## YOUR TASK
Give the number of lines in the entries below that hold "Semiconductor", with no accompanying words.

## Records from a collection
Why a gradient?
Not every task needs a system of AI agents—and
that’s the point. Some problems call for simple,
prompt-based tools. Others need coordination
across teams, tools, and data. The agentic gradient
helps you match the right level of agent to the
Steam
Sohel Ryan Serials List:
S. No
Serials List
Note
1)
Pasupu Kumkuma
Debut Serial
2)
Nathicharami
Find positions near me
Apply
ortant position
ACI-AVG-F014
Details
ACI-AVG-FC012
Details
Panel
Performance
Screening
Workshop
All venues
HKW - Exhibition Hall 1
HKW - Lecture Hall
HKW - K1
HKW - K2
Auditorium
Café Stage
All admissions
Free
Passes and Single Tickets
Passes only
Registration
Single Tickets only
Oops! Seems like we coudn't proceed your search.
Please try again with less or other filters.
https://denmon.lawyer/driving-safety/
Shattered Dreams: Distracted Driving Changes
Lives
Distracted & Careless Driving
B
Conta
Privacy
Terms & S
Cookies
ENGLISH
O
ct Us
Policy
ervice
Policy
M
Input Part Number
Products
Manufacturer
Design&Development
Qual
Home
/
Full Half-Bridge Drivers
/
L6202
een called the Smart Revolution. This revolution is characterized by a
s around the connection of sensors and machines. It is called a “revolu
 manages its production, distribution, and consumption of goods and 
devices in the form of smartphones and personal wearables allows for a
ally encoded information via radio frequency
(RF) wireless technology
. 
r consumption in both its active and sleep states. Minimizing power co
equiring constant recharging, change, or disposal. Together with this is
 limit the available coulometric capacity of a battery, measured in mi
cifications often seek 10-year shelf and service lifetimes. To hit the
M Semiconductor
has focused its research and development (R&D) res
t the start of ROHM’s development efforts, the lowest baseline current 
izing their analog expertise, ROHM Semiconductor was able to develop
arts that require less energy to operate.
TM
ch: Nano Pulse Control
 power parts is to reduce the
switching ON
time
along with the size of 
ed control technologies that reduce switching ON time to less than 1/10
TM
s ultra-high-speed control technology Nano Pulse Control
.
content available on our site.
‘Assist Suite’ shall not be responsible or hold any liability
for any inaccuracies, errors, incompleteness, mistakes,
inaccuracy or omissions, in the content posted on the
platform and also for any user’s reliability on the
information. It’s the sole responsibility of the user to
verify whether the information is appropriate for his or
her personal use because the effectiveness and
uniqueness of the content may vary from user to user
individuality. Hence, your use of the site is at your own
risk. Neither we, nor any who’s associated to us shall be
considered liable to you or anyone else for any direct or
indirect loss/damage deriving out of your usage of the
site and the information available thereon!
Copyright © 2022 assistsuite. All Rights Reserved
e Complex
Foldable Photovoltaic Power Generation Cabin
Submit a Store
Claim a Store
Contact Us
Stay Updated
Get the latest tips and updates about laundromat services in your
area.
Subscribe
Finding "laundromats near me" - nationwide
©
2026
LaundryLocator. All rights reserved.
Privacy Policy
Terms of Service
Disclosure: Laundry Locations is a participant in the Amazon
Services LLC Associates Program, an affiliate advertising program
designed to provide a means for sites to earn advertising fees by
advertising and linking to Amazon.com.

## SOLUTION TO THE PROBLEM
2